### AVAILABLE DATA
════════
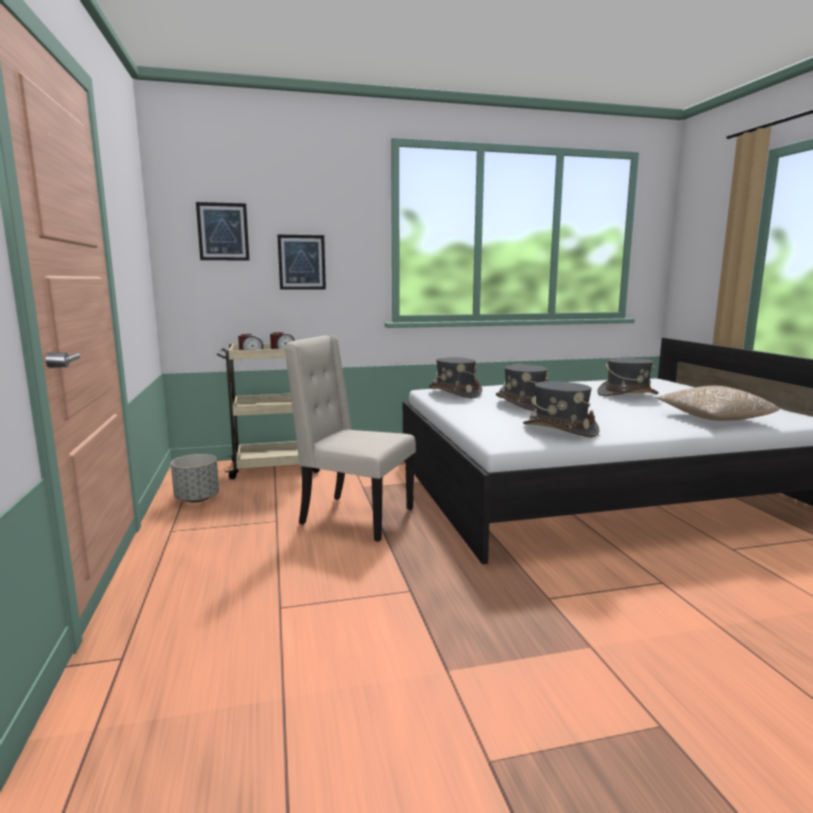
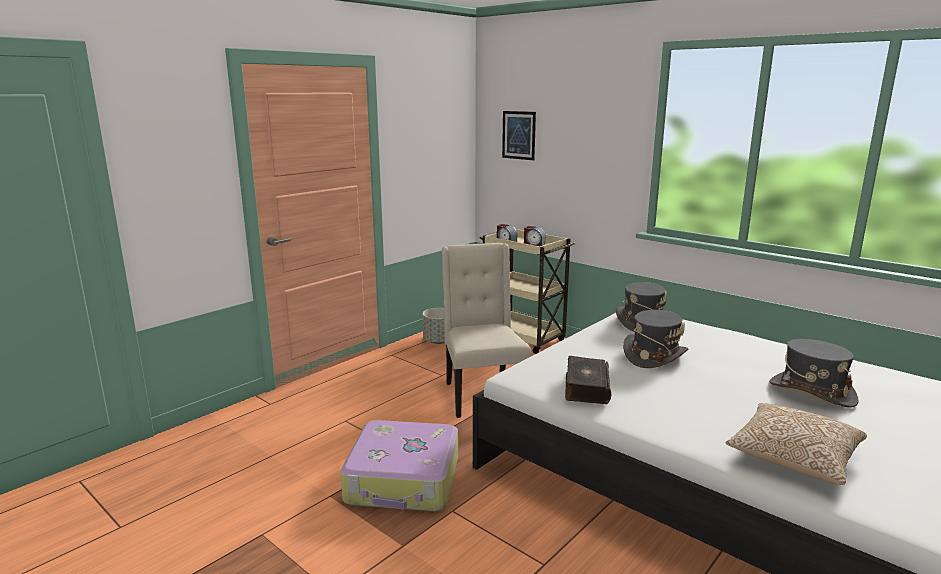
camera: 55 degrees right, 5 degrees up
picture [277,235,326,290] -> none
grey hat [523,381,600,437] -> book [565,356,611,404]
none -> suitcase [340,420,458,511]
════════
Where a line of the data contains "none", copy that line.

picture [277,235,326,290] -> none
none -> suitcase [340,420,458,511]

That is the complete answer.